Task to complete: In your copy, repeat each record exactly and include no pictures.

Recorded information:
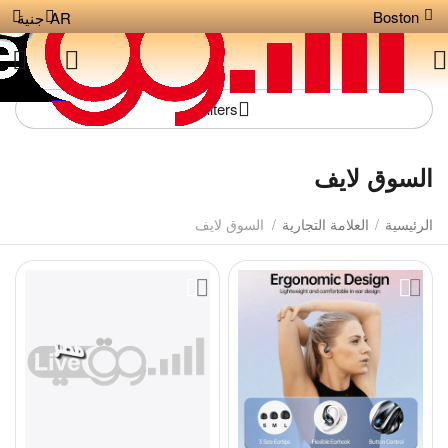
Boston
AR
جنية
Filters
السوق لايف
الرئيسية
/
العلامة التجارية
/
السوق لايف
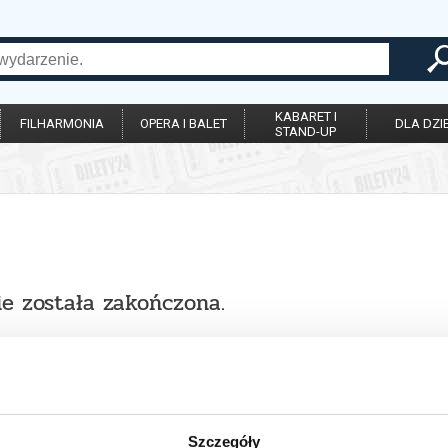
KABARET I
FILHARMONIA
OPERA I BALET
DLA DZIE
STAND-UP
ie została zakończona.
Szczegóły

Expected output:
Boston
AR
جنية
Filters
السوق لايف
الرئيسية
/
العلامة التجارية
/
السوق لايف
KABARET I
FILHARMONIA
OPERA I BALET
DLA DZIE
STAND-UP
ie została zakończona.
Szczegóły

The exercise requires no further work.